The expected output is the exact lines from the one containing "part: (1484, 763) -> (1096, 56), moved" through the end of the data, inclusive, and nothing else.

Spatial edit records:
● ● ● ● ● ● ●

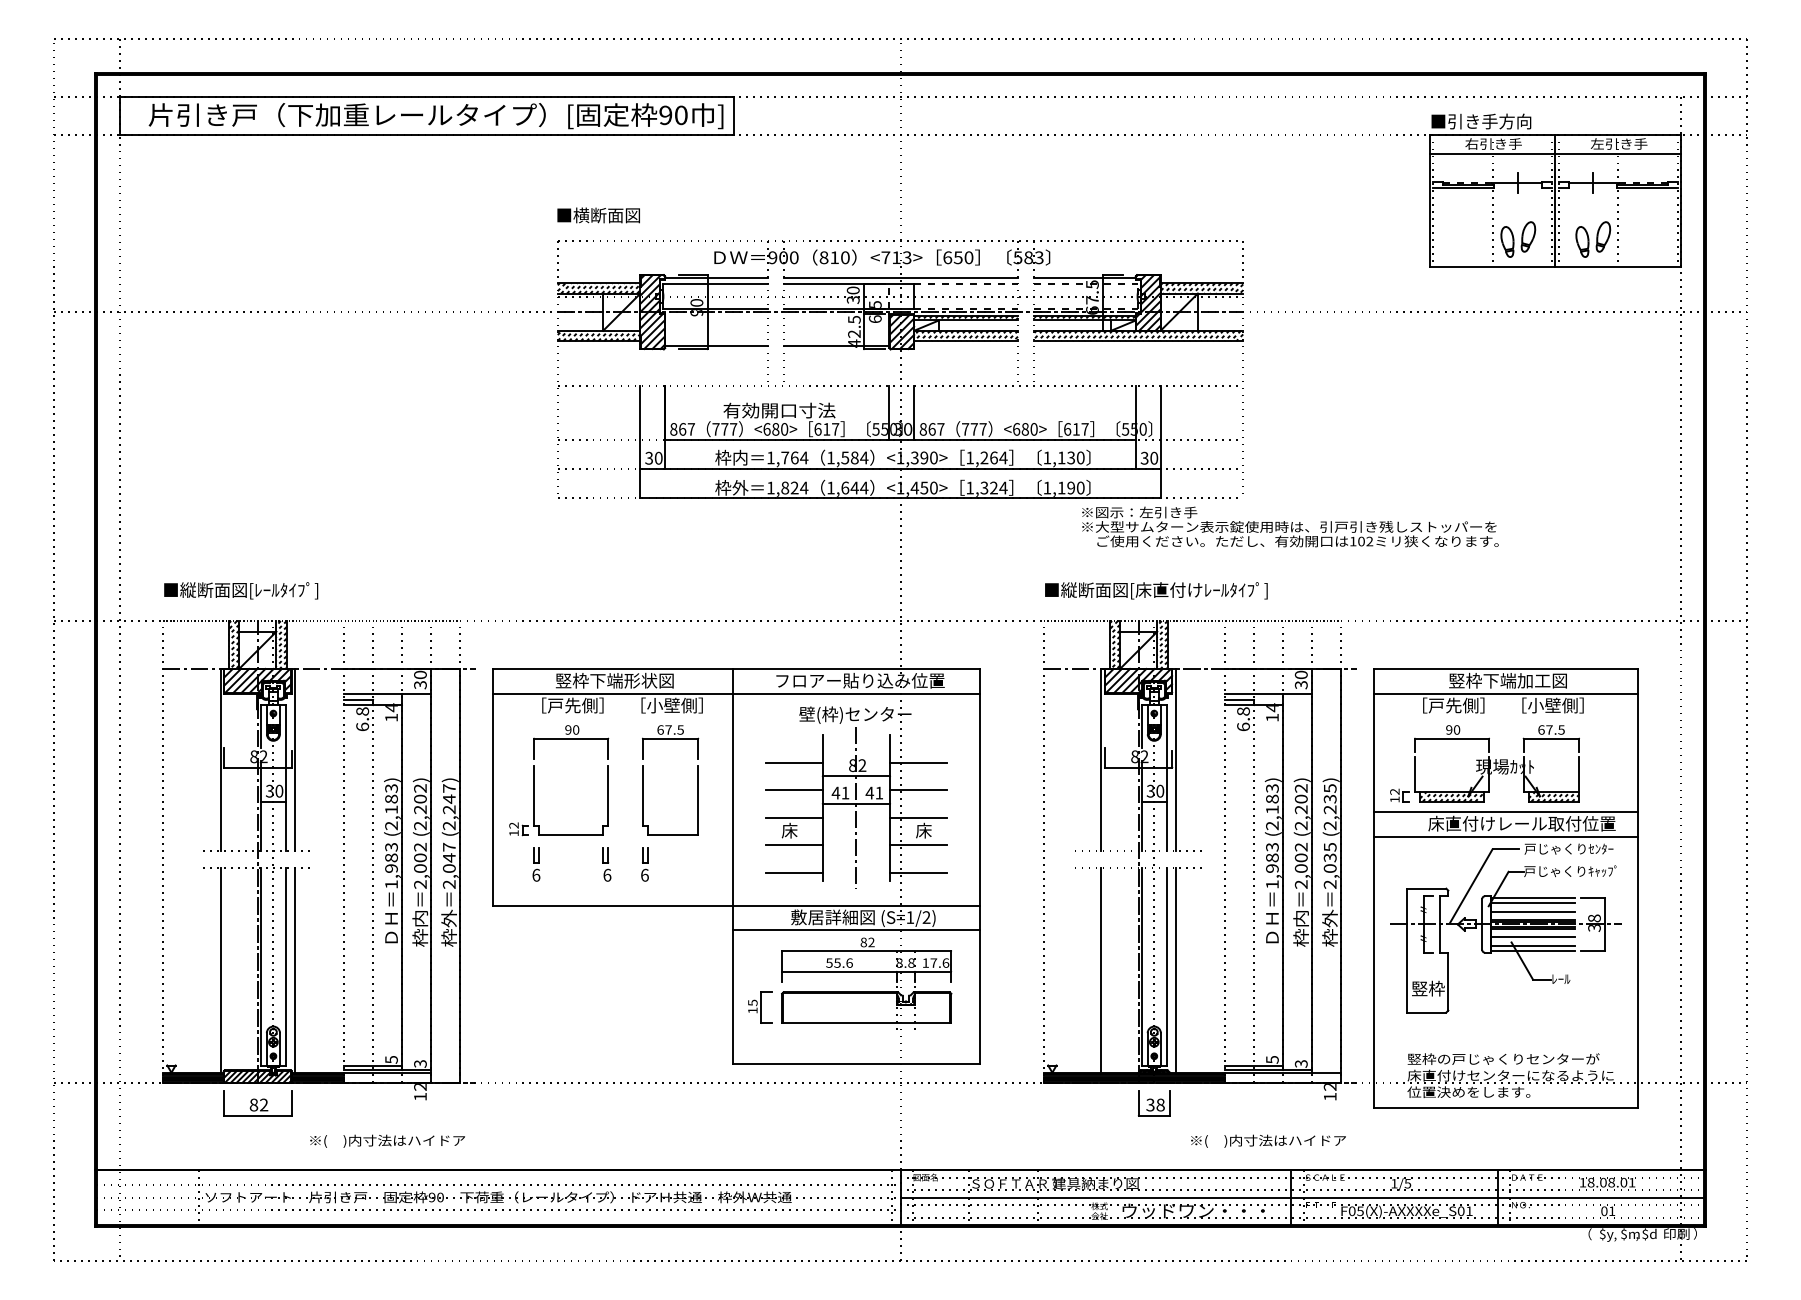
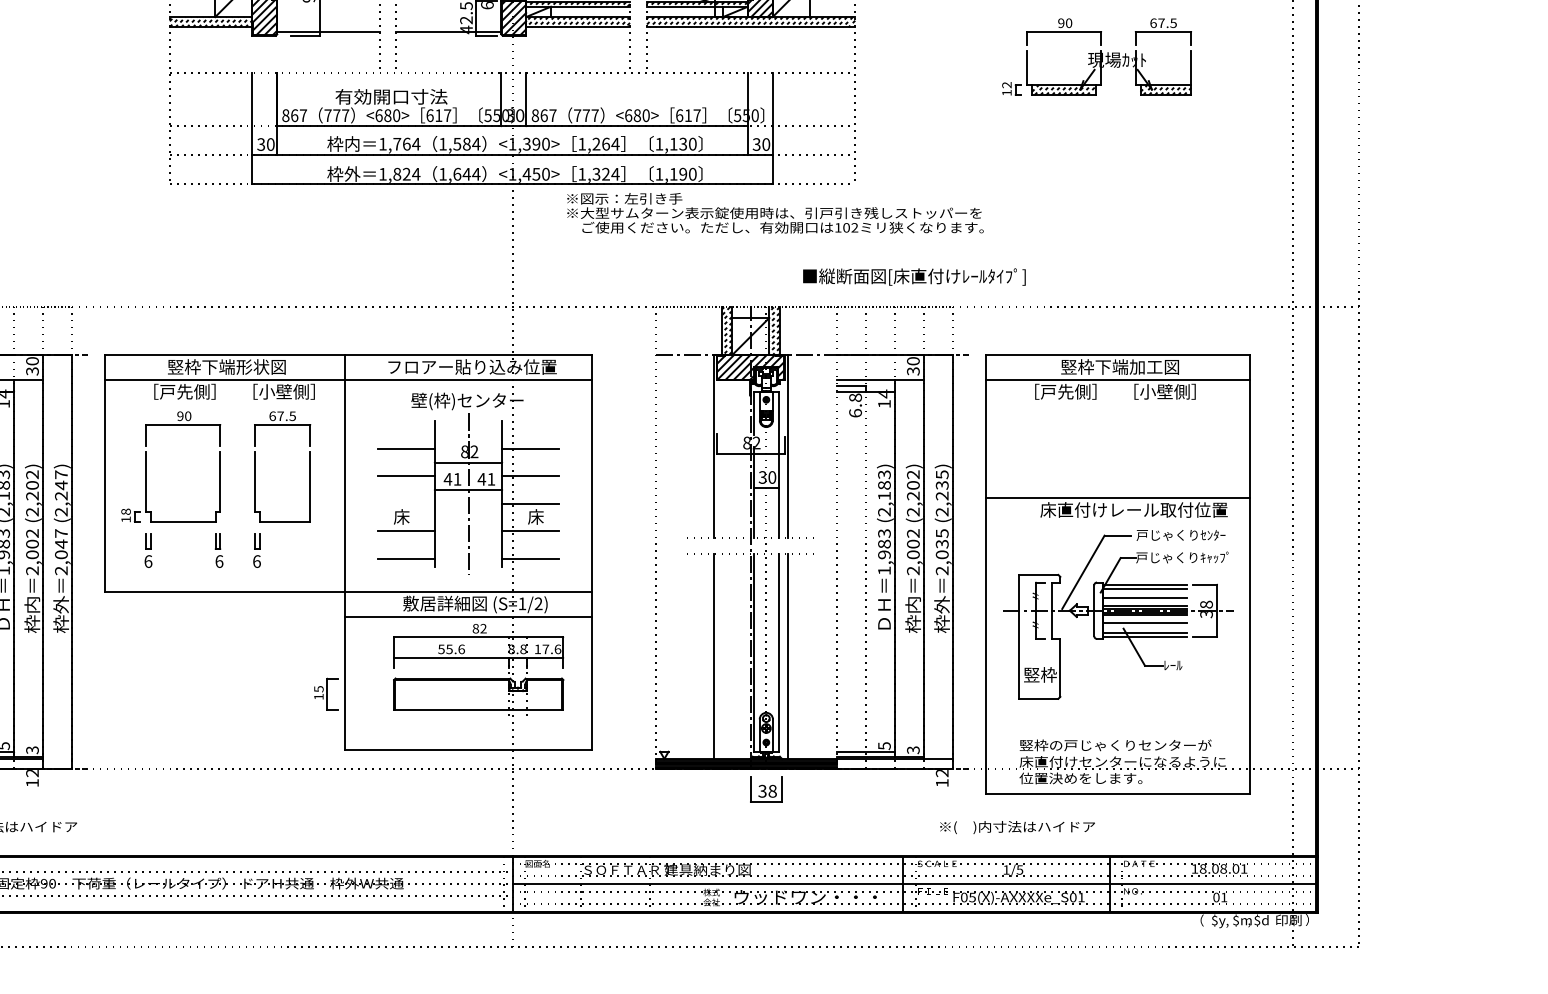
text: (1290, 526) -> (775, 212), moved
text: (1156, 590) -> (914, 276), moved
part: (1484, 763) -> (1096, 56), moved
line: (793, 817) -> (405, 503), removed
text: (513, 825) -> (125, 511), 12 -> 18
line: (1505, 836) -> (1117, 522), removed
part: (760, 1007) -> (326, 693), moved
text: (1268, 1140) -> (1017, 826), moved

● ● ● ● ● ● ●

▶ [Your solution]:
part: (1484, 763) -> (1096, 56), moved
line: (793, 817) -> (405, 503), removed
text: (513, 825) -> (125, 511), 12 -> 18
line: (1505, 836) -> (1117, 522), removed
part: (760, 1007) -> (326, 693), moved
text: (1268, 1140) -> (1017, 826), moved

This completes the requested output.